As Kang spoke, he sliced small, stinking, glistening dark-pink fish steaks with a large knife and laid them in plastic foam boxes for shipment to customers around South Korea.
The smell of the fish, which is called “hongeo” in Korean and usually eaten uncooked, is unmistakable, unavoidable and a deal breaker for many. A profound, pungent stink of ammonia radiates from the animal after it has been ripening for weeks.
First-timers often squeeze their eyes shut as they chew. Tears stream down the cheeks. The throat constricts with the effort of swallowing.
Kang notes, in a dramatic understatement, “When it’s fermented a long time, the smell becomes deeper.”
Americans are still getting used to gentler fermented Asian foods — spicy Korean kimchi and Japanese miso, for example — yet many South Koreans claim a love — an addiction, even — for this extreme form of fermentation.
Restaurants specializing in the fish can be found throughout the United States. One online hongeo appreciation society boasts more than 1,300 members.
“Some people start to crave it as soon as they smell the ammonia,” said Shin Jin-woo, a seafood store worker in Mokpo. “There’s no need to advertise how intense the smell is. Everyone already knows.”
Shin’s store has two fermentation refrigerators. Walk into one and a blast of ammonia burns the eyes, the nose and sinuses, the tongue, throat and lungs.
Skates are fermented up to 15 days in the first refrigerator, where the temperature is 2.5 degrees Celsius (36.5 Fahrenheit), and up to another 15 days in the second refrigerator at 1 C (34 F).
Shops in Mokpo custom-ferment the fish and ship the results to restaurants and hongeo fans around South Korea.
The vast majority of the more than 11,000 tons of hongeo consumed in the country comes not from South Korean-caught fish but from cheaper frozen imports. Shop owners thaw and clean the imported fish, which can cost up to five times less than the local version, and place the hongeo in refrigerators to ferment.
Hongeo’s history is murky, but it emerged in the days before refrigeration, when food that could keep for a long time without rotting was prized. Someone — maybe a fisherman on a long voyage or a clever, hungry or desperate farmer — discovered that skate didn’t spoil as easily as other fish, and a dish was born.
Shop owners say the traditional method of making hongeo is to put the fish on a bed of hay in a clay pot, pile more hay on top and leave it.
Learning to love, or at least tolerate, what many consider the smelliest fish in Asia takes perseverance. Fans commonly say that if you try it four times, you will be hooked. People who aren’t fans may be mystified by how anyone could meet that threshold.
“It’s a freaking punch in the face,” said Joe McPherson, the founder of ZenKimchi, a Korean food blog, and an eventual devotee of the fish. “Like everyone else, I gagged the first time.”

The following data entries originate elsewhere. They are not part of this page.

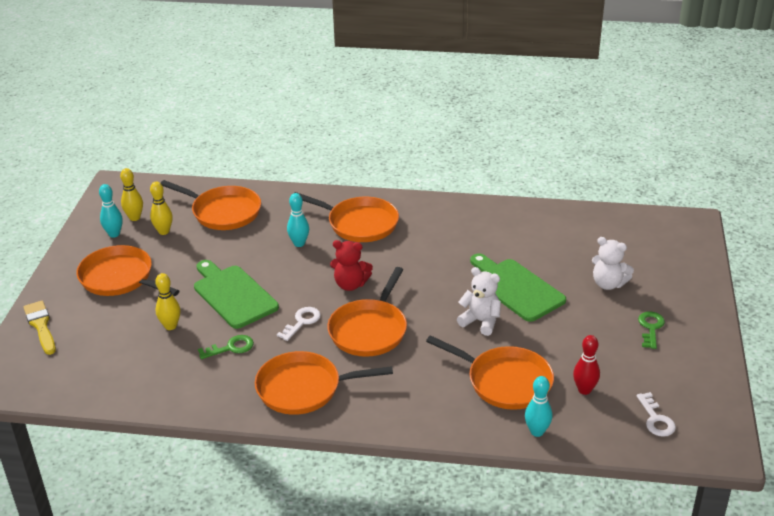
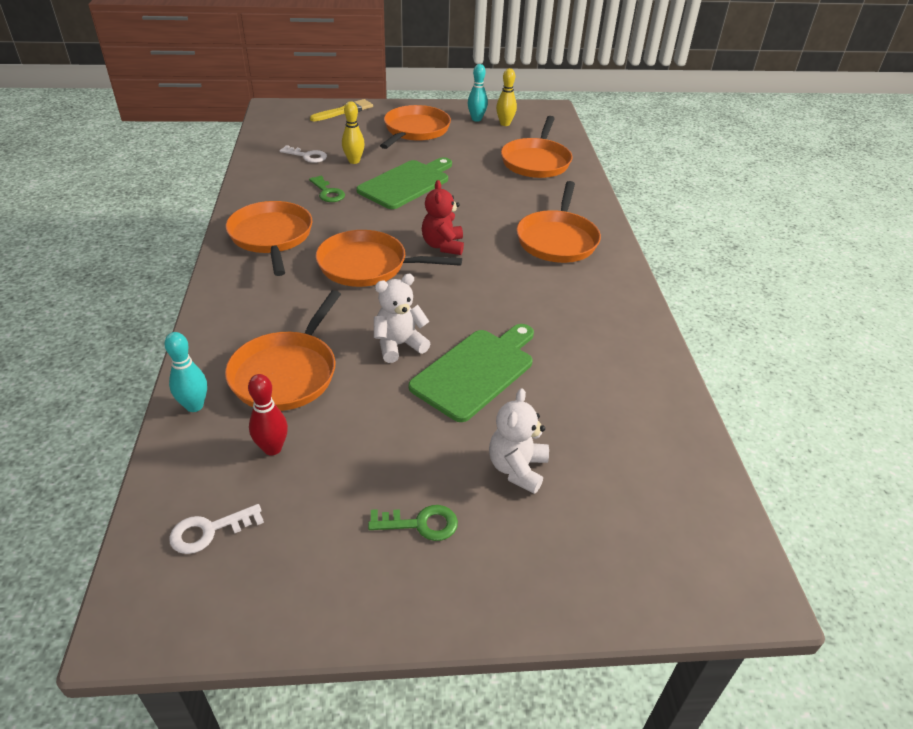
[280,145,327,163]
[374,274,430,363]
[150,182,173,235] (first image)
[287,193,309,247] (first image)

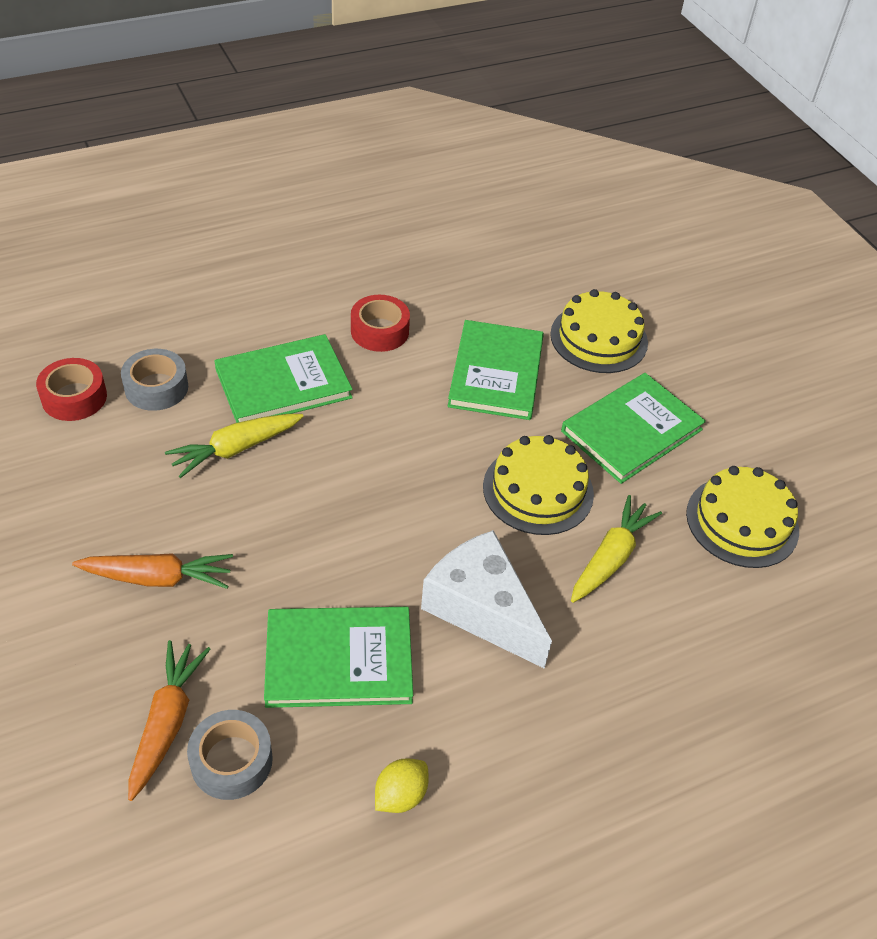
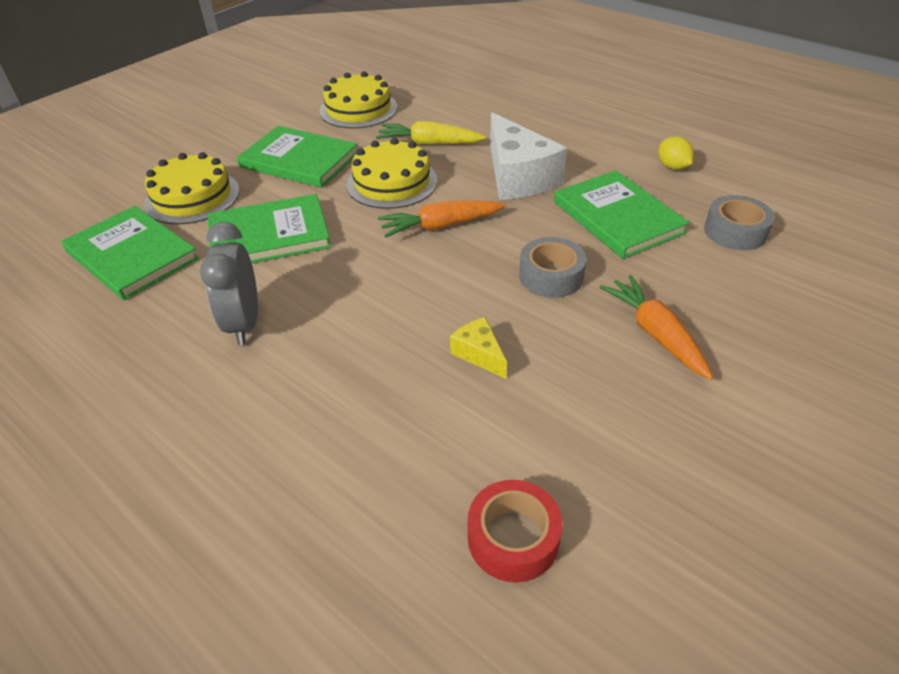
[61,206,199,300]
[200,222,258,345]
[378,200,505,237]
[450,317,507,379]
[490,112,567,200]
[519,237,586,298]
[658,136,694,170]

Natives of the southwest say hongeo should be eaten plain. They sometimes complain that the copious garnishes provided at restaurants disguise the taste and smell.
Most first-timers, however, tend to embrace all the extras they can, creating a hongeo “sandwich” with garnishes that can include red pepper paste, salty miniature shrimp, raw garlic, chili salt, slices of fatty boiled pork and some extraordinarily strong kimchi.
Even with “some of the most powerful flavors in the world to put up against it . . . it does not cover up the flavor at all,” McPherson said.
The extremely chewy texture — spongy flesh and hard cartilage — also makes for tough swallowing. And the smell of ammonia is so powerful it lingers for hours on clothes, skin and hair.
The second time, if there is one, is usually a little better.
One trick is to inhale through the mouth and exhale through the nose while eating. This helps fight the smell some and also intensifies a surprising tingling and cooling — almost minty — sensation in the mouth, throat and face.
There are various theories explaining the food’s popularity. Some Koreans describe their craving as similar to the desire for a cigarette: You want it despite its obvious negatives of doing so.
McPherson says the fish is also valued for its interesting texture and the sensation it produces in the mouth — two things that can be as important to Koreans as flavor. There is also something convivial about hongeo restaurants, where large amounts of strong Korean booze are as ubiquitous as the fish.
Still, while some Korean restaurants in the United States serve hongeo, it is unlikely to catch on except “in hard-core foodie circles,” McPherson said. “I can see maybe college fraternities hazing their freshmen with this, but it’s very much a ‘dare’ food, like live octopus.”